--- Task directions ---
Transcribe the lines below verbatim, skipping the images.

☆ ☆ ☆ ☆

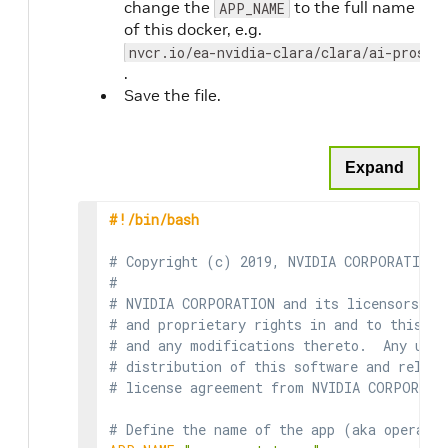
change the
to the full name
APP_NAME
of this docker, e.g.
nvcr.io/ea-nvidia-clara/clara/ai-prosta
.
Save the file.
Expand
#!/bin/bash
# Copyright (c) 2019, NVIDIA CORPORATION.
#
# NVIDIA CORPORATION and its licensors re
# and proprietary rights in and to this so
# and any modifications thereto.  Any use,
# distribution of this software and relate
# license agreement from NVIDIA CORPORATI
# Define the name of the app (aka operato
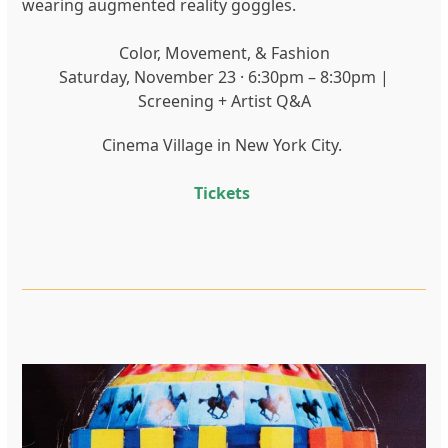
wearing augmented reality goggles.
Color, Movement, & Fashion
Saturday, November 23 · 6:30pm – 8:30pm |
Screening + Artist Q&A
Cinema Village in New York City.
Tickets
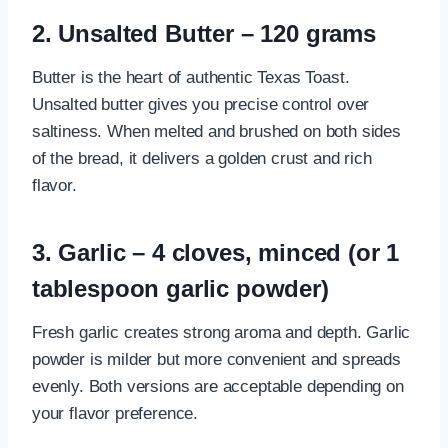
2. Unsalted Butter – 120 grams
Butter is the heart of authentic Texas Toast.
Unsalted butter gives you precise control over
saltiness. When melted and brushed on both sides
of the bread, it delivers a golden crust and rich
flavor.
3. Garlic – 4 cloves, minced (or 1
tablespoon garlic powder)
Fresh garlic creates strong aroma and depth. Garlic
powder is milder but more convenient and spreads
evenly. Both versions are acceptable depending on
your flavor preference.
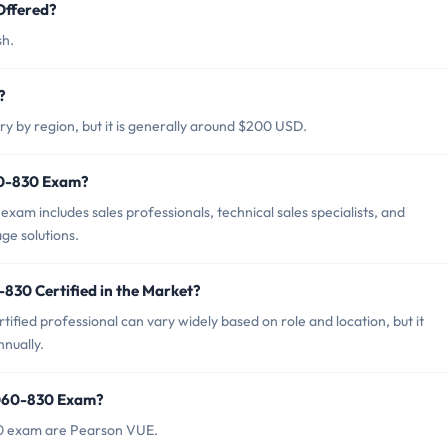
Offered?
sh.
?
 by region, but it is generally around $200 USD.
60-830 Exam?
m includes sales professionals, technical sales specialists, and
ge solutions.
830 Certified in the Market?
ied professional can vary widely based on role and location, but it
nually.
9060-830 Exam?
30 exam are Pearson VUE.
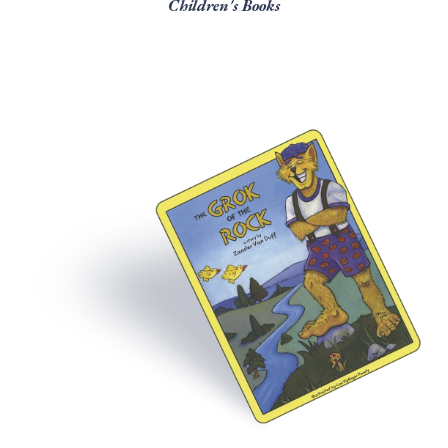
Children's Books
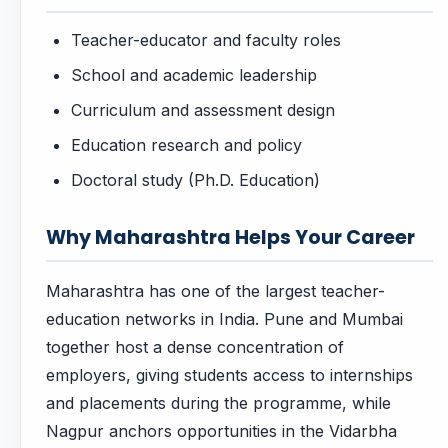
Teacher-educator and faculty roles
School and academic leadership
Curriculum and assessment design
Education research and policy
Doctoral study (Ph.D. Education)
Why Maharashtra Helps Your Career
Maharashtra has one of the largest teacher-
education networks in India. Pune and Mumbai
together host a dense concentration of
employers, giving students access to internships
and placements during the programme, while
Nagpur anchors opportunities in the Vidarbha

☆ ☆ ☆ ☆

--- Response ---
change the
to the full name
APP_NAME
of this docker, e.g.
nvcr.io/ea-nvidia-clara/clara/ai-prosta
.
Save the file.
Expand
#!/bin/bash
# Copyright (c) 2019, NVIDIA CORPORATION.
#
# NVIDIA CORPORATION and its licensors re
# and proprietary rights in and to this so
# and any modifications thereto.  Any use,
# distribution of this software and relate
# license agreement from NVIDIA CORPORATI
# Define the name of the app (aka operato
wearing augmented reality goggles.
Color, Movement, & Fashion
Saturday, November 23 · 6:30pm – 8:30pm |
Screening + Artist Q&A
Cinema Village in New York City.
Tickets
2. Unsalted Butter – 120 grams
Butter is the heart of authentic Texas Toast.
Unsalted butter gives you precise control over
saltiness. When melted and brushed on both sides
of the bread, it delivers a golden crust and rich
flavor.
3. Garlic – 4 cloves, minced (or 1
tablespoon garlic powder)
Fresh garlic creates strong aroma and depth. Garlic
powder is milder but more convenient and spreads
evenly. Both versions are acceptable depending on
your flavor preference.
Offered?
sh.
?
 by region, but it is generally around $200 USD.
60-830 Exam?
m includes sales professionals, technical sales specialists, and
ge solutions.
830 Certified in the Market?
ied professional can vary widely based on role and location, but it
nually.
9060-830 Exam?
30 exam are Pearson VUE.
Children's Books
Teacher-educator and faculty roles
School and academic leadership
Curriculum and assessment design
Education research and policy
Doctoral study (Ph.D. Education)
Why Maharashtra Helps Your Career
Maharashtra has one of the largest teacher-
education networks in India. Pune and Mumbai
together host a dense concentration of
employers, giving students access to internships
and placements during the programme, while
Nagpur anchors opportunities in the Vidarbha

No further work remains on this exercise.